Because a pet is not person, it has no means of collecting a devise from a Will and taking such devise to a financial institution for investment purposes. As a result, the pet requires a person or entity to perform this function for it. The requirement for a person or entity to open a bank account for the pet means that the person or entity act as a trustee for the benefit of the pet. Remember that a trustee is a person or entity that holds legal title to property for the benefit of another and who may be charged with specific duties to manage that property. Thus, a trustee can be given the power and authority to protect an owner’s pet following their death or incapacity.

This author often gets questions about whether a personal representative could act in the same manner as a trustee. Remember that a personal representative is a person or entity who manages the affairs of a decedent by marshalling their assets, paying debts and distributing the decedent’s assets following death. A personal representative is generally not charged with the specific duty to manage the care and feeding of a pet for its remaining life. To manage the care and feeding of a decedent’s pet for life, a trustee is the best solution.

What can you do to ensure that your pet is taken care of? In Florida, the only means of making certain that your pet will be cared for is to have a trust prepared in advance of your death. The trust would need to be specific to the animal through either Testamentary Trust or general trust instrument.

A Testamentary Trust is one that is created within a Will and comes into existence following the death of the Testator. Generally, the Trustee of a Testamentary Trust will receive a fixed amount of funds after a person’s death to be used for the health, care, safety and feeding of an owner’s pet; but, only after the Testator’s death. The Trustee will take possession of funds and be directed to use such funds for the pet’s shelter and care during it’s remaining life. Those duties can be split between a trustee of the funds and a caretaker who will provide the services necessary to care for the decedent’s pet.
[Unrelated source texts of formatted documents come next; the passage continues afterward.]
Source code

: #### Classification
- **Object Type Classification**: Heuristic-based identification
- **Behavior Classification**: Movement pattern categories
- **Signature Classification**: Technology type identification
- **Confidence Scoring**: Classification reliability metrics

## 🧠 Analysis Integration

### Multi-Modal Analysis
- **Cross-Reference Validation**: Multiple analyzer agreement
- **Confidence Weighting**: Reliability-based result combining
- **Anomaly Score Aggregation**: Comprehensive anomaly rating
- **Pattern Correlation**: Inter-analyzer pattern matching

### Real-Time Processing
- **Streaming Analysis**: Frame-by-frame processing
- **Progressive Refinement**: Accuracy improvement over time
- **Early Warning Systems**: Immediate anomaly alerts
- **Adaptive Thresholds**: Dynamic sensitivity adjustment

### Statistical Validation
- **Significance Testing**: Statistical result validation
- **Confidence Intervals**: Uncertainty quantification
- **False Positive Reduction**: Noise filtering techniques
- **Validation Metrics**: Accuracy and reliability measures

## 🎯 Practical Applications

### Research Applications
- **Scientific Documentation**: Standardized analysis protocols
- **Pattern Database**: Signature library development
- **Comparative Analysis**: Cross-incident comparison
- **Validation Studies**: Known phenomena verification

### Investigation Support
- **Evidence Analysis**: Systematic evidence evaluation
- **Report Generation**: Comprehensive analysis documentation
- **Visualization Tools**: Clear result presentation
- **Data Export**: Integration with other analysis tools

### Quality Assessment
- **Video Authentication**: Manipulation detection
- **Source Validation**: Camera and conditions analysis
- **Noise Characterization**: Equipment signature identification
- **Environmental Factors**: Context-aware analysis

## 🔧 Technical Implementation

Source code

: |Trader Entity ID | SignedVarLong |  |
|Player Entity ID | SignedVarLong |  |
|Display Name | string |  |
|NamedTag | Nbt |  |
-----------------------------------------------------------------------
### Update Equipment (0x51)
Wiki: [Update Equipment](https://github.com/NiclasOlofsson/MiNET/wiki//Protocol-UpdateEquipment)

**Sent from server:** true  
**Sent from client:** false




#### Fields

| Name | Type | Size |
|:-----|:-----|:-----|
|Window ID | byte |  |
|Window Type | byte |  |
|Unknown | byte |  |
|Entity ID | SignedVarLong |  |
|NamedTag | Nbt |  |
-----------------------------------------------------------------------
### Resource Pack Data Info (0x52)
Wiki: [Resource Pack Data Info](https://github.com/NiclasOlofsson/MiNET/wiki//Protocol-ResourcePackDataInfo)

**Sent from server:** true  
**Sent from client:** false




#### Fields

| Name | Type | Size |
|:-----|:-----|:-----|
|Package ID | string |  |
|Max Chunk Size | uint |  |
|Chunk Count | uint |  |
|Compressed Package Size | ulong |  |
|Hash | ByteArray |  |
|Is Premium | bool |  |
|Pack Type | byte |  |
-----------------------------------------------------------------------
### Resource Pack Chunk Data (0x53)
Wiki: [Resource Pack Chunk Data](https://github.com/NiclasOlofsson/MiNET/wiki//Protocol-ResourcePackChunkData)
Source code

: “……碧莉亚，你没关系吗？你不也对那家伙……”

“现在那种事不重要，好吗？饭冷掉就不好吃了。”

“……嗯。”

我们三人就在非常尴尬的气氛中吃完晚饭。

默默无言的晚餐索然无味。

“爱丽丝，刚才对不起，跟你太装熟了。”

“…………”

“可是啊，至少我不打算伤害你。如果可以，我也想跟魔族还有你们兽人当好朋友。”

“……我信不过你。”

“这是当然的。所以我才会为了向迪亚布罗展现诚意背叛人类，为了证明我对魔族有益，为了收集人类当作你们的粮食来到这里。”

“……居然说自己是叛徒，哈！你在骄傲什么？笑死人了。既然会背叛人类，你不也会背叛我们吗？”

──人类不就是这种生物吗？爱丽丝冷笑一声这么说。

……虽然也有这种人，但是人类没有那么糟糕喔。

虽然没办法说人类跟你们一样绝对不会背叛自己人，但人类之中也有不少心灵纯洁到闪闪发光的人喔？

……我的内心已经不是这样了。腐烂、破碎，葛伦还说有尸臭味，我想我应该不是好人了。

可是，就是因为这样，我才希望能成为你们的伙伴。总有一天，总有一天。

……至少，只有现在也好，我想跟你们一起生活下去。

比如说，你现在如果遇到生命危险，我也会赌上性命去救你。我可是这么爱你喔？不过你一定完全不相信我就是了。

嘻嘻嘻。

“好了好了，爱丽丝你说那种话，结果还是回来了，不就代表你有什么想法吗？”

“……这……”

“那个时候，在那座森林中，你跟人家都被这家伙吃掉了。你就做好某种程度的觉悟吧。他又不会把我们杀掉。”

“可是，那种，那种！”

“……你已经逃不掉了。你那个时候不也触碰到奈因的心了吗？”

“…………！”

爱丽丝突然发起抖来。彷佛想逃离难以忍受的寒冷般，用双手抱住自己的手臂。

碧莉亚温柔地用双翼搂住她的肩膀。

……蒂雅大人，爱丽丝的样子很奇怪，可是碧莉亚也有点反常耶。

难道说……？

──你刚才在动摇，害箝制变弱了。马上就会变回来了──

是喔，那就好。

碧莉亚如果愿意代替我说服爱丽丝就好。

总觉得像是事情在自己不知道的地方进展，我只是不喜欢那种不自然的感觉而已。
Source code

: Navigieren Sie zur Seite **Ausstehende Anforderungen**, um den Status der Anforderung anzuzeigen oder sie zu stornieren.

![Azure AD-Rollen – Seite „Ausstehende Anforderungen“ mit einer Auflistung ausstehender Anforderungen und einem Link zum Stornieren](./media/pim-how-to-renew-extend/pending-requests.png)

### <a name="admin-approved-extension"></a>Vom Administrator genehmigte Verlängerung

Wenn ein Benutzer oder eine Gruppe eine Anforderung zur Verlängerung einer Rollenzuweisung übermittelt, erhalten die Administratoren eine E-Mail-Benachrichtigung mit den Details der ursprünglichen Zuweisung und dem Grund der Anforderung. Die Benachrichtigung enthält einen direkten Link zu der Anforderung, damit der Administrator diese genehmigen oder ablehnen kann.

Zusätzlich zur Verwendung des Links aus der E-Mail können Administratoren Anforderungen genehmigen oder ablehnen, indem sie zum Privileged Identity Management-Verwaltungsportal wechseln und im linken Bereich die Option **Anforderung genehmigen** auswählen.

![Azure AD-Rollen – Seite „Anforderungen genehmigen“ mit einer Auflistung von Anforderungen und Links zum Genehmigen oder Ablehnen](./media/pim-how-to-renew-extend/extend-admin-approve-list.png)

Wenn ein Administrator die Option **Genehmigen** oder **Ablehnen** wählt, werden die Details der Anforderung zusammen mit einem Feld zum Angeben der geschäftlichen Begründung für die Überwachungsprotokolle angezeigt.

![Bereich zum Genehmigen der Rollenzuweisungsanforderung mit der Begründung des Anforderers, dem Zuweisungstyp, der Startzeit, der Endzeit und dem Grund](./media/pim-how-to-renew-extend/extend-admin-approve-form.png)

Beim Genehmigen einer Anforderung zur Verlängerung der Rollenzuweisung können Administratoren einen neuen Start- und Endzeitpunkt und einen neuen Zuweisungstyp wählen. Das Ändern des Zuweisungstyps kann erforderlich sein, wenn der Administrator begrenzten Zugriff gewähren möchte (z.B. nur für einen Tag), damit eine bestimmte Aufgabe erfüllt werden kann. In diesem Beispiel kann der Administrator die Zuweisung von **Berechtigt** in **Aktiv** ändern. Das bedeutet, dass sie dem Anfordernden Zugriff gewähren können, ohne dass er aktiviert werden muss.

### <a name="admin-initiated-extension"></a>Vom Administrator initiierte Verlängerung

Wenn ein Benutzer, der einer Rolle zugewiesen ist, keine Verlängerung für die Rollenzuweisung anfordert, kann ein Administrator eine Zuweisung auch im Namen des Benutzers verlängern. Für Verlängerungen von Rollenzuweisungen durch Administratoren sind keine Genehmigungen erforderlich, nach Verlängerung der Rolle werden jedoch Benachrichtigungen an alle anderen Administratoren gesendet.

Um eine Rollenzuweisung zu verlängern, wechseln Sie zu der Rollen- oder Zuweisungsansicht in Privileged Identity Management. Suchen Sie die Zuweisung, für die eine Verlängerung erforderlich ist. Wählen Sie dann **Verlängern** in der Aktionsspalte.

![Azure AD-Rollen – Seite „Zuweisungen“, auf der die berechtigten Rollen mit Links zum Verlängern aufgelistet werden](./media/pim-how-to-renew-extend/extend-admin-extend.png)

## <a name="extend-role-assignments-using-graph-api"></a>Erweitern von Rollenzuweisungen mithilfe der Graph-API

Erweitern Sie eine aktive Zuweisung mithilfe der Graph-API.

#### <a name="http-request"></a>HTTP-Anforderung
What happens if you become incapacitated during life? A Testamentary Trust may not be your best alternative in the event of incapacity. Should this happen, another means of making certain that your pet is cared for is to prepare a Trust instrument. A Trust can be used to make certain that your pet is cared for in the event you are unable to manage your pet due to incapacity caused by dementia, stroke or other life altering events. In such instances, your successor Trustee can take control of your pet and utilize the assets titled in the name of your Trust for the use and care of your pet.

The consequences of failing to institute a means to care for your pet during your life and following death may cause your pet to be delivered to others who may not care or love it in the same manner as you. Although this should not happen, it sometimes does causing the pet to eventually be abandoned or worse, mistreated.

If you are concerned about how your pet will be cared for following your death or incapacity, contact the attorney of your choice and discuss the options that are available to you. Remember that your pet cannot speak for itself and needs a voice to protect it in the event of your death or incapacity. By planning ahead, you can avoid later issues and moments of anxiety for you and your pet.

The above information is not to be construed as advice creating an attorney client relationship. This article is for general information purposes only.